▸ **Page excerpt**:
This is the first step in an ongoing process; the eventual goal is to create a model that will generate a description of a home that can be used in the listing to sell that home.

As a first step, I'm using the tutorial here (https://www.kaggle.com/shivamb/beginners-guide-to-text-generation-using-lstms) to generate a basic word-level LSTM network to generate text based on a small sample of listings.  Subsequent work is going to build on this toy model to create the actual model.

Future innovations (listed here so I can reference this list later, listed in no particular order): 


1.   add a data generator for the model: This tutorial will be useful https://stanford.edu/~shervine/blog/keras-how-to-generate-data-on-the-fly
2.   Experiment with cleaning the data in different ways. I don't want individual phone numbers, for example, treated as tokens, because that's going to increase the number of features by a lot.
3. Relatedly, use a word2vec model for vectorization.  
4. Also relatedly, think more about how to handle certain named entities, like for example, specific bodies of water referenced in the listing (e.g., "This house sits on the shore of Lake Whatever", including "Lake Whatever" there probably isn't going to generalize well.)
5. Incorporate other features, like number of bedrooms, whether or not the property has a pool, etc. from the listings.  My plan is to feed these features in along with the word vectors and see if that helps direct the output to be more reflective of a specific property.  However, I think in order to gauge how well this works, I'll need relatively cogent text coming out of the model.  If the output is gibberish, it is hard to evaluate whether it more accurately describes like a multi-family victorian-style house or a one-story bungalow, if that makes sense.



In [None]:
!pip install tensorflow
!pip install keras



Importing the packages you need for the model:

In [None]:
# keras module for building LSTM 
from keras.preprocessing.sequence import pad_sequences
from keras.layers import Embedding, LSTM, Dense, Dropout
from keras.preprocessing.text import Tokenizer
from keras.callbacks import EarlyStopping
from keras.models import Sequential
from tensorflow.keras.utils import to_categorical
import keras.utils as ku 

# set seeds for reproducability
#from tensorflow import set_random_seed
#from numpy.random import seed
#set_random_seed(2)
#seed(1)

import pandas as pd
import numpy as np
import string, os 

import warnings
warnings.filterwarnings("ignore")
warnings.simplefilter(action='ignore', category=FutureWarning)

###Reading in the text

In [None]:
#This guy does it by just reading in all the files and making a long list
#He also only has a small amount of data
#Eventually, I guess I'm going to want a pipeline that draws a few examples at
#A time and vectorizes
curr_dir = '../input/'
all_headlines = []
for filename in os.listdir(curr_dir):
    if 'Articles' in filename:
        article_df = pd.read_csv(curr_dir + filename)
        all_headlines.extend(list(article_df.headline.values))
        break

all_headlines = [h for h in all_headlines if h != "Unknown"]
len(all_headlines)

FileNotFoundError: ignored

In [None]:
with open("/content/drive/MyDrive/Listings/sample_text7.txt","r") as file:
  text = file.read()

Dataset entries:
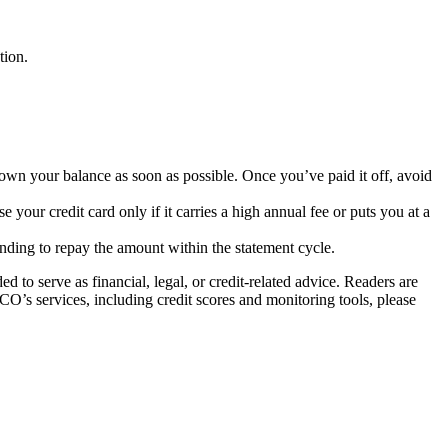
ation.
 down your balance as soon as possible. Once you’ve paid it off, avoid
ose your credit card only if it carries a high annual fee or puts you at a
ntending to repay the amount within the statement cycle.
to serve as financial, legal, or credit-related advice. Readers are
ICO’s services, including credit scores and monitoring tools, please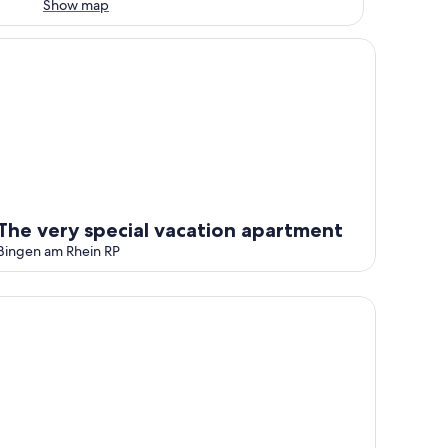
Show map
e very special vacation apartment
The very special vacation apartment
Bingen am Rhein RP
tay Friends' : Your feel-good apartment with a magnificent vi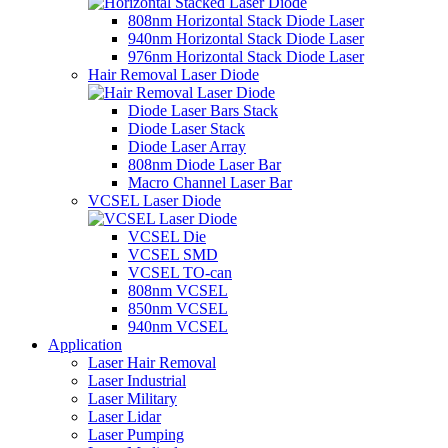
808nm Horizontal Stack Diode Laser
940nm Horizontal Stack Diode Laser
976nm Horizontal Stack Diode Laser
Hair Removal Laser Diode
Diode Laser Bars Stack
Diode Laser Stack
Diode Laser Array
808nm Diode Laser Bar
Macro Channel Laser Bar
VCSEL Laser Diode
VCSEL Die
VCSEL SMD
VCSEL TO-can
808nm VCSEL
850nm VCSEL
940nm VCSEL
Application
Laser Hair Removal
Laser Industrial
Laser Military
Laser Lidar
Laser Pumping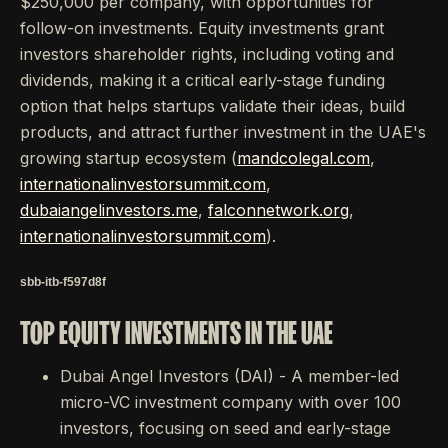
$250,000 per company, with opportunities for
follow-on investments. Equity investments grant
investors shareholder rights, including voting and
dividends, making it a critical early-stage funding
option that helps startups validate their ideas, build
products, and attract further investment in the UAE's
growing startup ecosystem (
mandcolegal.com
,
internationalinvestorsummit.com
,
dubaiangelinvestors.me
,
falconnetwork.org
,
internationalinvestorsummit.com
).
sbb-itb-f597d8f
TOP EQUITY INVESTMENTS IN THE UAE
Dubai Angel Investors (DAI) - A member-led
micro-VC investment company with over 100
investors, focusing on seed and early-stage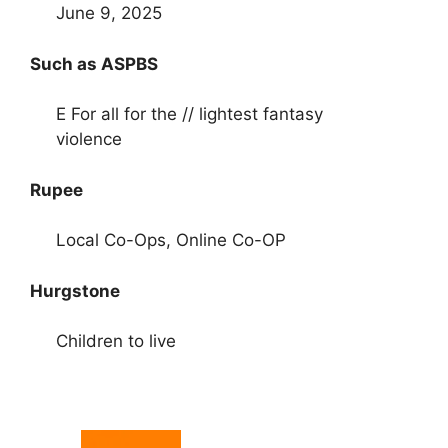
June 9, 2025
Such as ASPBS
E For all for the // lightest fantasy
violence
Rupee
Local Co-Ops, Online Co-OP
Hurgstone
Children to live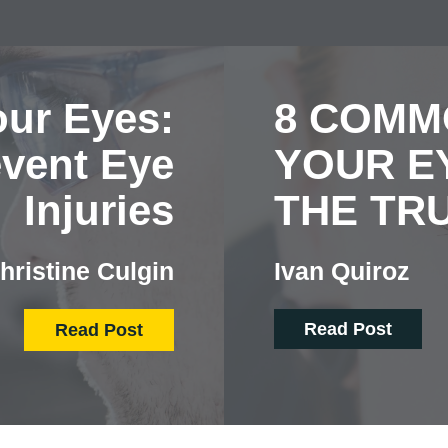
our Eyes:
8 COMM
event Eye
YOUR EY
Injuries
THE TR
hristine Culgin
Ivan Quiroz
Read Post
Read Post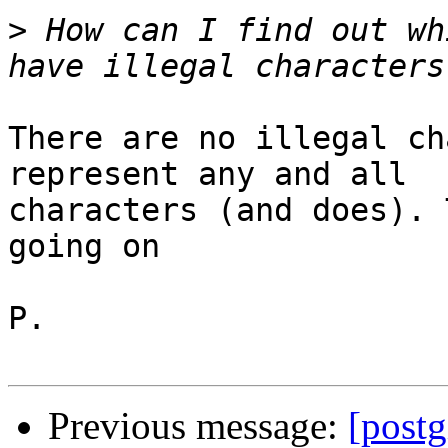
>
 How can I find out wh
There are no illegal ch
represent any and all

characters (and does). 
going on

P.

Previous message:
[postg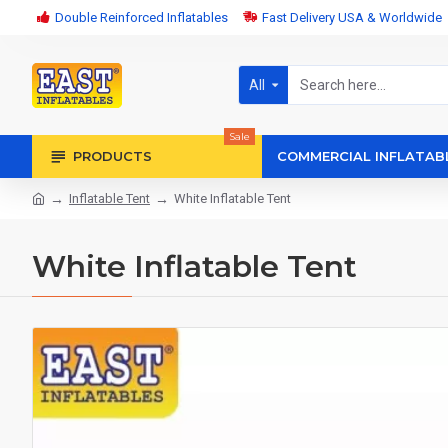
Double Reinforced Inflatables
Fast Delivery USA & Worldwide
All
Sale
PRODUCTS
COMMERCIAL INFLATAB
Inflatable Tent
White Inflatable Tent
White Inflatable Tent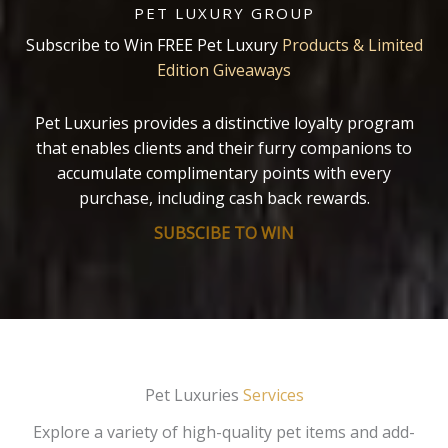
PET LUXURY GROUP
Subscribe to Win FREE Pet Luxury
Products & Limited
Edition Giveaways
Pet Luxuries provides a distinctive loyalty program
that enables clients and their furry companions to
accumulate complimentary points with every
purchase, including cash back rewards.
SUBSCIBE TO WIN
Pet Luxuries
Services
Explore a variety of high-quality pet items and add-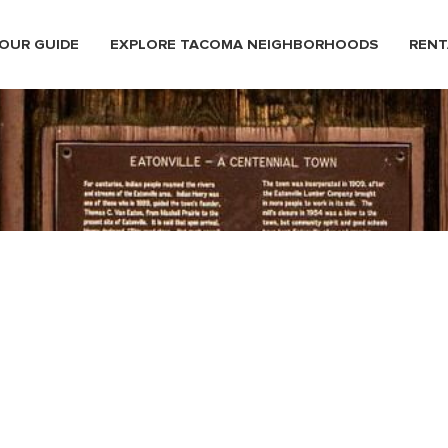
OUR GUIDE
EXPLORE TACOMA NEIGHBORHOODS
RENT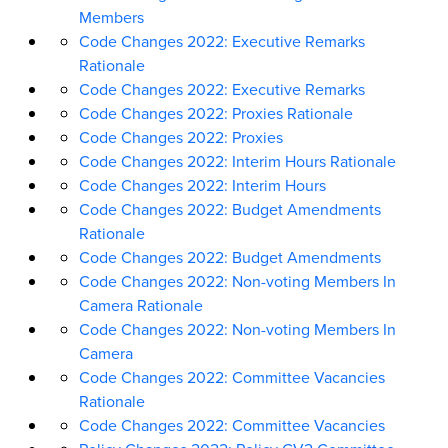
Members
Code Changes 2022: Executive Remarks
Rationale
Code Changes 2022: Executive Remarks
Code Changes 2022: Proxies Rationale
Code Changes 2022: Proxies
Code Changes 2022: Interim Hours Rationale
Code Changes 2022: Interim Hours
Code Changes 2022: Budget Amendments
Rationale
Code Changes 2022: Budget Amendments
Code Changes 2022: Non-voting Members In
Camera Rationale
Code Changes 2022: Non-voting Members In
Camera
Code Changes 2022: Committee Vacancies
Rationale
Code Changes 2022: Committee Vacancies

▸ **Complete the following**:
(1) In the listing-text notebook, what kind of model does the author plan to use for vectorization?
(2) Reproduce the listing-text notebook word for word, from "all_headlines = [h" up to and including "text = file.read()".
(3) Carry the listing-text notebook forward from the point where it ends.
You can skip the dataset entries entirely.

▸ **Response list**:
(1) A word2vec model.

(2)
all_headlines = [h for h in all_headlines if h != "Unknown"]
len(all_headlines)

FileNotFoundError: ignored

In [None]:
with open("/content/drive/MyDrive/Listings/sample_text7.txt","r") as file:
  text = file.read()

(3)
listings = text.split("\n")

In [None]:
for n in range(0,10):
  print(listings[n])

Investors take notice! Great investment!!! 3 family property with a 2 family, side by side, 3 bedrooms each unit and 1277 sqft per unit and a single family home with 4 bedrooms and 1224 sqft. Gas heat, newer boilers. Electrical has been updated.  Income $2900 per month. Needing  TLC. Will not pass FHA.  Taxes will be +-6000 when the property is divided
Welcome to Silvermine.  Conveniently located; although situated on a private lane.  Beautifully manicured and landscaped level lot.   The updated kitchen with propane cooking is ready for gatherings.  Recently paved driveway and new siding.  During the warmer months, enjoy the spacious deck, large yard for entertaining and during the cooler months retreat to the warmth of the fireplace.  A finished upper level that features a half bath and laundry, easily convert to a master suite.  A Must See!     All new windows & screens   New vinyl siding with added insulation  Insulation between walls & in crawl space  Brand new deck (2019)  Newly p

###Cleaning the text

The original data for the tutorial this is based on is for newspaper headlines. For that data, it makes sense to 

In [None]:
#This guy's function for cleaning text seems pretty good, but we do want to keep punctuation
def clean_text(txt):
    txt = "".join(v for v in txt if v not in string.punctuation).lower()
    txt = txt.encode("utf8").decode("ascii",'ignore')
    return txt 

#corpus = [clean_text(x) for x in all_headlines]
#corpus[:10]

There's a few things I'm going to want to remove here.  The biggest one is phone numbers. I'll come back to it.

Also for the future: remove names of entities? Like, "west hartford" etc, since we only want those if the place is actually in west hartford.

In [None]:

def clean_text(txt):
    txt = txt.lower()
    txt = txt.encode("utf8").decode("ascii",'ignore')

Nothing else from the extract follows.